Blackstone, which has turned swathes of foreclosed American homes into the largest single-family rental home business in the US, is expanding that model in Spain.
Bloomberg reported today that the firm is bidding against Goldman Sachs to buy 1,458 housing units from the city of Madrid. In July, Blackstone bought 18 apartment blocks from the city for €12.5 million ($173 million).
The deals mark not only the first private equity purchases of publicly-owned housing in the country, but what is perhaps a fundamental shift in how Spain thinks about housing. For years, home ownership in the country has been among the highest in Europe because of policies dating from the late 1950s that made owning a home (pdf. p. 1-3) cheaper and easier. Today, even after the financial crisis and years of austerity, about 83% of Spanish people live in homes they own. It is the most common form of occupancy for all social classes in the country.
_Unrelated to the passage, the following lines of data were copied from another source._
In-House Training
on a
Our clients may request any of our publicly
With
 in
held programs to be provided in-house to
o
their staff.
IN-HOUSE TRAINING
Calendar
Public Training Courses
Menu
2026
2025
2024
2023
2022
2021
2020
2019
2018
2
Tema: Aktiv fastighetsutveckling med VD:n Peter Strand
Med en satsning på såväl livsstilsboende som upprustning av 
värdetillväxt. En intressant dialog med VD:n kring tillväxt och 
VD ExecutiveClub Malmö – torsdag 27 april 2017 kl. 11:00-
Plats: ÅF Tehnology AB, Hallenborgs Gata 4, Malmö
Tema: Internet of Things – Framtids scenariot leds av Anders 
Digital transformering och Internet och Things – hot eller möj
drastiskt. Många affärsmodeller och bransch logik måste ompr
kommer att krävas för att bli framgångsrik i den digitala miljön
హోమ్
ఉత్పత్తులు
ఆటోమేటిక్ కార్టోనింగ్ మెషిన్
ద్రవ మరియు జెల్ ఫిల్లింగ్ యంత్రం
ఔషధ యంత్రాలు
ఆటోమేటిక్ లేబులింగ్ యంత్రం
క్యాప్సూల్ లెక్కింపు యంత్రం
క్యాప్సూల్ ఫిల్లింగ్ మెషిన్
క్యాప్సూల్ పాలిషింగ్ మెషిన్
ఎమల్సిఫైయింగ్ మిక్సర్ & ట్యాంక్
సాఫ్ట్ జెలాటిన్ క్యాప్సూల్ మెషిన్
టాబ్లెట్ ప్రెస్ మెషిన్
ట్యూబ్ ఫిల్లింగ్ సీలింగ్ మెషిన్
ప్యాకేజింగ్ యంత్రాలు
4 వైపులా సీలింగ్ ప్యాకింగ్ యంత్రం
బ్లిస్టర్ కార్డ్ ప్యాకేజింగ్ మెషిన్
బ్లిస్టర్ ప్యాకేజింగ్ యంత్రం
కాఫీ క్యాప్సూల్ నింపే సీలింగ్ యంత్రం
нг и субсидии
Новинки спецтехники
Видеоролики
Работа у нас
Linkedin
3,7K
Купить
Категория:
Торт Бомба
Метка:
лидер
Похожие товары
Now, with unemployment at 26% amid a weakly recovering economy, more people are unwilling or unable to buy new apartments. Moreover, the Spanish government has started to encourage renting over owning a home to cut down on banks’ exposure to bad loans. (Some economists have also linked high home ownership to high unemployment.) Last year, officials got rid of tax breaks for home buyers and passed new laws that allow landlords to evict tenants faster. Property owners are also now allowed to raise rents above the rate of inflation.
For Blackstone, which has spent more than $250 million creating rental units in Atlanta, Phoenix and southern California, the rental opportunity in Spain is just getting started. At least 350,000 Spanish families have been evicted from their homes, and the housing market won’t look attractive again for a while. As we’ve reported, home prices have fallen 37% since 2007 and there are an estimated 1.5 million unsold homes that could take the market an estimated five years to absorb.